Quant aux mâles de ces femelles, ce n’est plus la chasse a l’homme, mais la chasse aux louis qu’on fait chez ces messieurs. En dehors des curieux ou des friands d’alcôve égares là sur la piste de quelque jolie créature, poètes ratés, journalistes de basse besogne, reporters louches, peintres gommeux, pianistes incompris, cabotins sans emplois, secrétaires de vieilles dames, décavés de l’empire, gentilshommes de contre-marque, profils de loups cerviers, moustaches fauves, cheveux en bandeaux plaqués, jolis garçons trop parfumés, policiers russes, écrivains slaves, comtes florentins et princes Valaques, voilà la menue monnaie de ce monde, où toutes les pièces sont fausses, les cartes biseautées, les consciences et la chair à vendre. Sans le sou, jouisseurs, élégants, paresseux, assoiffés de paraître, le matin ils vernissent au pinceau les escarpins du soir, dinent dans leur cinquième d’un petit pain et d’un bol de lait et dès les lustres allumés, frisés au petit fer, en culotte courte, le mollet cambré, le torse moulé dans l’habit quelquefois de couleur, ils poitrinent, paonnent et influencent la phâme plutôt riche que jeune et plus généreuse que jolie qui leur payera la différence. Palferines au petit pied, Luciens de Rubempré, en quête d’une Esther et même d’un Vautrin qui serait bien reçu, c’est la grotte sous-marine, le fond de bain des pelures. De temps à autre, on les épouse, et ils deviennent les maris de ces dames : c’est l’union légitime de deux prostitutions. Parfois un rastaquouère, un nabab d’Haïti, une charcutière milliardaire de Chicago ou un fourreur richissime de Moscou vient tomber au milieu de la bande, ou comme tu peux le penser, la pauvre âme est happée, accueillie et pillée, volée comme au coin d’un bois, puis la bonne dame ou le pauvre homme ahuri, ravi et mis à sec, sont réexpédies en leurs lointains Pondichéry, intimement convaincus qu’ils ont mené la haute vie parisienne.

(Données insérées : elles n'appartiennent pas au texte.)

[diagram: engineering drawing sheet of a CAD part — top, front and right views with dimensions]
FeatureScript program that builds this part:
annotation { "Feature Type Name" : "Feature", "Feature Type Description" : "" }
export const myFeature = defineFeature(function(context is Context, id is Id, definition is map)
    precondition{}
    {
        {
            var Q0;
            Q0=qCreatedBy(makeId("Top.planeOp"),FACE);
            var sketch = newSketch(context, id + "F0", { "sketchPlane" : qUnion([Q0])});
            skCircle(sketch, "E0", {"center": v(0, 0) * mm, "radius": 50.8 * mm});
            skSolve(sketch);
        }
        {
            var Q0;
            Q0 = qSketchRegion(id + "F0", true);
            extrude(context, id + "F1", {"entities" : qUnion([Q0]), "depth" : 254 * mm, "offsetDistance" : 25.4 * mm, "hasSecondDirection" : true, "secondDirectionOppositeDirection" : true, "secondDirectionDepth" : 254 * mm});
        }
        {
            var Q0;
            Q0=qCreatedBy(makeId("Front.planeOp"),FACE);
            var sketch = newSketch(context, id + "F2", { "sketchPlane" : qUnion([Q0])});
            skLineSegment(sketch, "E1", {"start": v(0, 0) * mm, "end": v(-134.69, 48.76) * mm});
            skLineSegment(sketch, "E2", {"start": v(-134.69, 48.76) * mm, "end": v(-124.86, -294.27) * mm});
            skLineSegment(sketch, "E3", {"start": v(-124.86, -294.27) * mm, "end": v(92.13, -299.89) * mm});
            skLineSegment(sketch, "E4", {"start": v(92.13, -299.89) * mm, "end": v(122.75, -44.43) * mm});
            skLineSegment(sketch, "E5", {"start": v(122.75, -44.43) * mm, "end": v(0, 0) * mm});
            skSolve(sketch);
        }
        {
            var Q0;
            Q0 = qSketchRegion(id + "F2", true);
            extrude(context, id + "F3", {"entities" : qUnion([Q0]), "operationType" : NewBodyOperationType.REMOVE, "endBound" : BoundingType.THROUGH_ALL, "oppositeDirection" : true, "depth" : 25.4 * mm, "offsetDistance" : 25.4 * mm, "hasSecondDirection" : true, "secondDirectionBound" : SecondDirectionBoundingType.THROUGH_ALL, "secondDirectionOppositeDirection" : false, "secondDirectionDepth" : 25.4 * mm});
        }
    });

D’ailleurs les pelures ont cela pour elles qu’elles forment une association de secours mutuel véritablement touchante. Quand l’une d’entre elles se fait par trop vieille et se décide à remiser, à moins d’être trop pauvre et d’avoir tout à fait mal dirigé ses affaires, elle ouvre maison et reçoit les autres. Maternelles, quand elles ne couchent plus, elles donnent à coucher : leurs salons deviennent bosquets, mais bosquets de Bondy où l’on dévalise.

Te voilà prévenu. D’ailleurs un coup d’œil maintenant te suffira.

Le garçon était revenu, rapportant la monnaie.

— Et moi, je ne te dois rien pour cette consultation, demandai-je à Moritz en lui passant son pardessus.

— Non, mon cher, aux amis je donne gratuit mon « guide Moral Conty. »

Et bien emmitoufflés dans nos fourrures, le cigare aux lèvres, nous traversions la place Clichy, toute grouillante de foule à cette heure du soir.